As parents, we are not responsible for what our children decide to become, but we are responsible to them to help them figure out the best path to take. So how can we help support our kids wishes and dreams?
- Listen. Have a conversation about their wishes and dreams for the future. When they open up and tell you, just listen. JUST LISTEN. Resist the urge to suddenly appear as the resource that they need to get there. The coaches that make the most impact are the ones that are chosen, not the ones who force themselves upon their team. Allow your child the opportunity to choose you. The more they believe that you are someone that listens to them, the greater the chance will be that they will come to you again.
- Ask.

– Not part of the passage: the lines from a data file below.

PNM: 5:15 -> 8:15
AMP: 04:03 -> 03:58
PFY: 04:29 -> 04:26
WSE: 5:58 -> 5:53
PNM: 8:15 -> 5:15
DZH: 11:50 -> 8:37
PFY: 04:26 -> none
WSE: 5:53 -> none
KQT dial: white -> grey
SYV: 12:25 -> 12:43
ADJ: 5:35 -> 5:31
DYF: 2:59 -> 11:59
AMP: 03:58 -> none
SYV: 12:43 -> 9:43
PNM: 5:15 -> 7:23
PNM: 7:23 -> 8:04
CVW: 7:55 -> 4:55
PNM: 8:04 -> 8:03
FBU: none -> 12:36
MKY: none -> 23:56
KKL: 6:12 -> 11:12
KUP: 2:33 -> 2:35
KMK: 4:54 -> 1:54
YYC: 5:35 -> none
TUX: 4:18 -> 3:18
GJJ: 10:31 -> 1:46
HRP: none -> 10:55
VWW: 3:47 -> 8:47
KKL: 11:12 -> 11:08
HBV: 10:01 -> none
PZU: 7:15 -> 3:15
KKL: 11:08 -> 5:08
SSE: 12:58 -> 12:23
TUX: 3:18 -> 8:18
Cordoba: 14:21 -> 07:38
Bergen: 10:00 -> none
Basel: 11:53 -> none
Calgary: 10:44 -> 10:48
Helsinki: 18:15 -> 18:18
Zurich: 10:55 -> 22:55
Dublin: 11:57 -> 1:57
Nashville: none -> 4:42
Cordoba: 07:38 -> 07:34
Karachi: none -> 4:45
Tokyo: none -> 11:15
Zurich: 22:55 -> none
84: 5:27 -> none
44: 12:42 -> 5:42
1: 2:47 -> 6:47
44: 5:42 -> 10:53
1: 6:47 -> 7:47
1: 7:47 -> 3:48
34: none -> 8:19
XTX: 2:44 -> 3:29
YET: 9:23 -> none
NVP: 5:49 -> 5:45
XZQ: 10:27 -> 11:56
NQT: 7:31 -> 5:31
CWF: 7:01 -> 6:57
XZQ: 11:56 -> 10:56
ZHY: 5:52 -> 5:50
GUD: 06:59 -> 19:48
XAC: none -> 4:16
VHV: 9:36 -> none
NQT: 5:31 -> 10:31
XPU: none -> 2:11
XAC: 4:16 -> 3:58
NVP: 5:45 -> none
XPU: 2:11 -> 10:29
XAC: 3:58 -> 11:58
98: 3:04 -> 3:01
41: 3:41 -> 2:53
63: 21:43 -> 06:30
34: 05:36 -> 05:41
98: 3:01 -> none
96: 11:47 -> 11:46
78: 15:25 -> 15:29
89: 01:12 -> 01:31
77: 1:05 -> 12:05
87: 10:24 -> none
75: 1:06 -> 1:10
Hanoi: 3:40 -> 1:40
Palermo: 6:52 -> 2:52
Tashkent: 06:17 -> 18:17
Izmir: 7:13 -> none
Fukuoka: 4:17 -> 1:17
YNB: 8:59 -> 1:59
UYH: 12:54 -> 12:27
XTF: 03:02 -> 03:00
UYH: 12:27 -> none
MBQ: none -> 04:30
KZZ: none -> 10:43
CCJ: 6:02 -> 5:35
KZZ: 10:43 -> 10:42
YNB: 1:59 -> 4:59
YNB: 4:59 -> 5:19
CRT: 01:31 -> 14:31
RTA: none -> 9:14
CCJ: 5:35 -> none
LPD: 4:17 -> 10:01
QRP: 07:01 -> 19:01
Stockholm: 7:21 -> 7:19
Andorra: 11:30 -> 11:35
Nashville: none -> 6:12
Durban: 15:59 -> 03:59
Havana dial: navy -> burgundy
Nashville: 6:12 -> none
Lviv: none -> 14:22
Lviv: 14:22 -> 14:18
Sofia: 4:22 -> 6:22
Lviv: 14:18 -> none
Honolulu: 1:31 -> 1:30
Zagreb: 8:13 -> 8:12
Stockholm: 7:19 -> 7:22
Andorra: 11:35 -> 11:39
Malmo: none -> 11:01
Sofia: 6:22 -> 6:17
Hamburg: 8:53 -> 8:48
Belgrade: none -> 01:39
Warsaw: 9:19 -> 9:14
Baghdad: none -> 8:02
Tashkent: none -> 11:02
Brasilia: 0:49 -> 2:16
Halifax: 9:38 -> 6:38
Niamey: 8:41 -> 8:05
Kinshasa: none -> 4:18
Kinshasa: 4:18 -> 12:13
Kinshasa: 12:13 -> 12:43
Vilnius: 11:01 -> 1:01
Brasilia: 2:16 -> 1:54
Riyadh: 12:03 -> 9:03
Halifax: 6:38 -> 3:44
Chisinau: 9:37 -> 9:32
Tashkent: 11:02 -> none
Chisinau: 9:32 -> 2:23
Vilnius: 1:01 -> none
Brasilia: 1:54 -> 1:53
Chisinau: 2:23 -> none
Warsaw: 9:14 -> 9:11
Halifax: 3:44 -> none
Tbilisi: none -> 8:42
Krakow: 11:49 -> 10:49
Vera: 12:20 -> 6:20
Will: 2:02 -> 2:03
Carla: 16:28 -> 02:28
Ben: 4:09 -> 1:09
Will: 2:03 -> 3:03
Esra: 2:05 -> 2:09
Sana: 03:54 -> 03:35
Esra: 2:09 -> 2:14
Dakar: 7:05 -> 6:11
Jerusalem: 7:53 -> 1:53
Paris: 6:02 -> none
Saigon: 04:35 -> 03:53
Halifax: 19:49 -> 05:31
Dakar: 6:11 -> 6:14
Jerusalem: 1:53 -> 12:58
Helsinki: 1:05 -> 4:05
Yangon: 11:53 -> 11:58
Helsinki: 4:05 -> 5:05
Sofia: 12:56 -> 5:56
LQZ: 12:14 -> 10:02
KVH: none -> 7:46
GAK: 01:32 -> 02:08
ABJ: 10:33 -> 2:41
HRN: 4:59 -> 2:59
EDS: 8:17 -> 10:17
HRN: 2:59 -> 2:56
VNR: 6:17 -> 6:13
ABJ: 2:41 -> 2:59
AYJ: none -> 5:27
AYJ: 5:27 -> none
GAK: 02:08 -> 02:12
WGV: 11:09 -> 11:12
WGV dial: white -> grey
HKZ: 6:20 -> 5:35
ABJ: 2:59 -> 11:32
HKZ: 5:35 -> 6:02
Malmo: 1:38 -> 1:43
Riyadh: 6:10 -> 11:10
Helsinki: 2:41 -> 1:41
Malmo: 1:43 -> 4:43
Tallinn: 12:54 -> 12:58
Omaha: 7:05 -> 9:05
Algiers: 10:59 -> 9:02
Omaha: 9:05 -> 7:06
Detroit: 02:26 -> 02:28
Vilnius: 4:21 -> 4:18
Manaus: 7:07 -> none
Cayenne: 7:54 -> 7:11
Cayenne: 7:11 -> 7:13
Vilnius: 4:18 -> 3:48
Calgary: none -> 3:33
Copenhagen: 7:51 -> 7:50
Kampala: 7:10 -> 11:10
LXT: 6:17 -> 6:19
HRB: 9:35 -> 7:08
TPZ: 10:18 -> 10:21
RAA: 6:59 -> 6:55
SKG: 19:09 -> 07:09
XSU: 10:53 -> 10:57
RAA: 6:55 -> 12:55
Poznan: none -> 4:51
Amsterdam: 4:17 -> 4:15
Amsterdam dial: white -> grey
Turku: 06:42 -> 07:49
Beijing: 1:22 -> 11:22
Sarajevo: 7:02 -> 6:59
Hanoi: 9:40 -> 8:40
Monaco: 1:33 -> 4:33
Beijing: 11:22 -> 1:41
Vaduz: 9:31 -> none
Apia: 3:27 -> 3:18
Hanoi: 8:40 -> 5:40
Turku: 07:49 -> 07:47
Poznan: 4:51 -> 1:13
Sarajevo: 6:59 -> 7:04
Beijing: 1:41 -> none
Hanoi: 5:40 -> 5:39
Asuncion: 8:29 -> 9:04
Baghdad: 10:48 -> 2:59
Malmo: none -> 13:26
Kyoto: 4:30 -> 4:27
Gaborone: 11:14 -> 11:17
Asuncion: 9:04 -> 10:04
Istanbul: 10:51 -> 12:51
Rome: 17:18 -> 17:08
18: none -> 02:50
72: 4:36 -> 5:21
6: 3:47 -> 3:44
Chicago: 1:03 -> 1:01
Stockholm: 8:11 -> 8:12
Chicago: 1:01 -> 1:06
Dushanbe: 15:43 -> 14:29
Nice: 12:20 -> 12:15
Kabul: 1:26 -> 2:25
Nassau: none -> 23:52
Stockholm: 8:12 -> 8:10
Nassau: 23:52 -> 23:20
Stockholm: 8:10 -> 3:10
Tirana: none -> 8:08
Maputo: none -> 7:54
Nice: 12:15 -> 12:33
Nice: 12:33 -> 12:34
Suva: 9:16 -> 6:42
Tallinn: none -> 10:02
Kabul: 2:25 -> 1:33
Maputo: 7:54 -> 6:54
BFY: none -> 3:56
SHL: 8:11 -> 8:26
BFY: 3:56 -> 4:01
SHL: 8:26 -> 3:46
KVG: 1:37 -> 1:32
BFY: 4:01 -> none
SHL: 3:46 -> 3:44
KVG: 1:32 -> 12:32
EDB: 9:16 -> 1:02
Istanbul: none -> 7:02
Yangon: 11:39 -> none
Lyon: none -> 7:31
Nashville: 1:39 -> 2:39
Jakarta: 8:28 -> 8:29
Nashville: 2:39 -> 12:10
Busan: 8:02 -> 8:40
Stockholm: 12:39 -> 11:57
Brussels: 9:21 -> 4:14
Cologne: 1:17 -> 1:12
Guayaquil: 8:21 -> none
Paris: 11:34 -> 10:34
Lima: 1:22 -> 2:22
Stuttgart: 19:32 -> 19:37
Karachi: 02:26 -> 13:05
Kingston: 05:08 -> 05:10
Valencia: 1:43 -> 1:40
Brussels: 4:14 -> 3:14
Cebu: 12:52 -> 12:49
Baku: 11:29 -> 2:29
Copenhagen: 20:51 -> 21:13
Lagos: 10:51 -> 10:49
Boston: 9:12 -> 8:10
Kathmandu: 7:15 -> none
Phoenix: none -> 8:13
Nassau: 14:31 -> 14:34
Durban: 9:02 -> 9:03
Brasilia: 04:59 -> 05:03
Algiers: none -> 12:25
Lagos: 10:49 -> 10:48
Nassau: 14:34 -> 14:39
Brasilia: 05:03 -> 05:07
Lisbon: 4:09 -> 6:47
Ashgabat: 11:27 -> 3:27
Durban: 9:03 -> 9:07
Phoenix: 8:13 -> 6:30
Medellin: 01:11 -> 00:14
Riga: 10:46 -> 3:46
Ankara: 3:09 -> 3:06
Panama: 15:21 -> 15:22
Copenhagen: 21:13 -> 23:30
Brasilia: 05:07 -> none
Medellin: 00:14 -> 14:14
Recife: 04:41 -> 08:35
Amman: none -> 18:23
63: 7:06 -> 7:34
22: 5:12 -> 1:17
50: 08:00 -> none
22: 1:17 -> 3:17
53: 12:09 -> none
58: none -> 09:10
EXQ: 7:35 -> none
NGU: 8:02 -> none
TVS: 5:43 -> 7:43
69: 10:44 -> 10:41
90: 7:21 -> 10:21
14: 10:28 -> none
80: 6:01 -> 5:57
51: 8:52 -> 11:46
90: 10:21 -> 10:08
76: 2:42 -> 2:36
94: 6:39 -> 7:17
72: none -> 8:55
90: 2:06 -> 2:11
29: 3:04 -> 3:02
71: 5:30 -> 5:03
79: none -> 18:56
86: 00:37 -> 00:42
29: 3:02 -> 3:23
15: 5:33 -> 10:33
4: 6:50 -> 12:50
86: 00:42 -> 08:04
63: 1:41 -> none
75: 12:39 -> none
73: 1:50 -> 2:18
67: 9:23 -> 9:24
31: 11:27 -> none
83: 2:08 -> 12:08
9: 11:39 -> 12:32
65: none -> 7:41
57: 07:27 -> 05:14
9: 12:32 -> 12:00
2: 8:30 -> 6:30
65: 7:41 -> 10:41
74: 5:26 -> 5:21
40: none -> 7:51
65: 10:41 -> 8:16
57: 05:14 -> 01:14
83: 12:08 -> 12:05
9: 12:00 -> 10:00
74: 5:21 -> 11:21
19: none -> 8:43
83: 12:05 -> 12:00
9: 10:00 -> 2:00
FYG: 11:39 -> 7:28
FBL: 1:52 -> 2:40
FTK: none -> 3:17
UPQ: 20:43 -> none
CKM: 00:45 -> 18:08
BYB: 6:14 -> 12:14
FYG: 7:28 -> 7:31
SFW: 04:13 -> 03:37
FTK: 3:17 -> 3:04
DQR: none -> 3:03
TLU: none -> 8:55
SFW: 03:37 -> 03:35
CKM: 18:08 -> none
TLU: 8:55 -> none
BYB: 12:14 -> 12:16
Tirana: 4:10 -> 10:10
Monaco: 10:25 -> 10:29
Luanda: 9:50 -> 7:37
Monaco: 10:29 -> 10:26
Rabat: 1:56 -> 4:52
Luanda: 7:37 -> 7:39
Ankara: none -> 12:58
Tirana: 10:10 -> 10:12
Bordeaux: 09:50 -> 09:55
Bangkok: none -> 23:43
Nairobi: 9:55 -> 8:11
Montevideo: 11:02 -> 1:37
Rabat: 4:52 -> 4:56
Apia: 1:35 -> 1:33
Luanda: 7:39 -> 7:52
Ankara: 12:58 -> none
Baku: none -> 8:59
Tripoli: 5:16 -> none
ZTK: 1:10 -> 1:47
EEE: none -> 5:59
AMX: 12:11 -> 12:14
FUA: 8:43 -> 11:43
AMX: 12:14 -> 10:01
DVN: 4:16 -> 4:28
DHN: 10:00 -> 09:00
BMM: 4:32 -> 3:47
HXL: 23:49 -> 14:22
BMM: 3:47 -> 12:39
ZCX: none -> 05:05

Now would be the time to begin asking them some questions. Not third-degree type stuff, but a simple inquiry about how they believe they can achieve what they want most. “So you want to make the Honor Roll? What do you think you need to do in order to get there? Is there any way that I can help?” Helping them begin to formulate a plan is one of the best ways that we can support them in their quest. When you do this, you are adhering to the old Chinese proverb that tells us, “When you teach a man to fish, you feed him for a lifetime.” Once they learn the concept, they can always return to the process.
- Be Present. When they decide what they want and how they want to get there, be a witness for them along the way. When we learn to calmly watch our children, we can enjoy simply being in the moment with them. Our calm will lead our children to see us as a resource. When we are present with them, we will witness their success and their failure; their jubilation and disappointment. We are there to help them navigate their way through whatever life hands them.
We support our kids’ wishes and dreams by helping them build their own futures. When their goals belong to them, they will care for them; they will protect them. Let’s witness the greatness within them. Let’s celebrate when they finally discover it for themselves.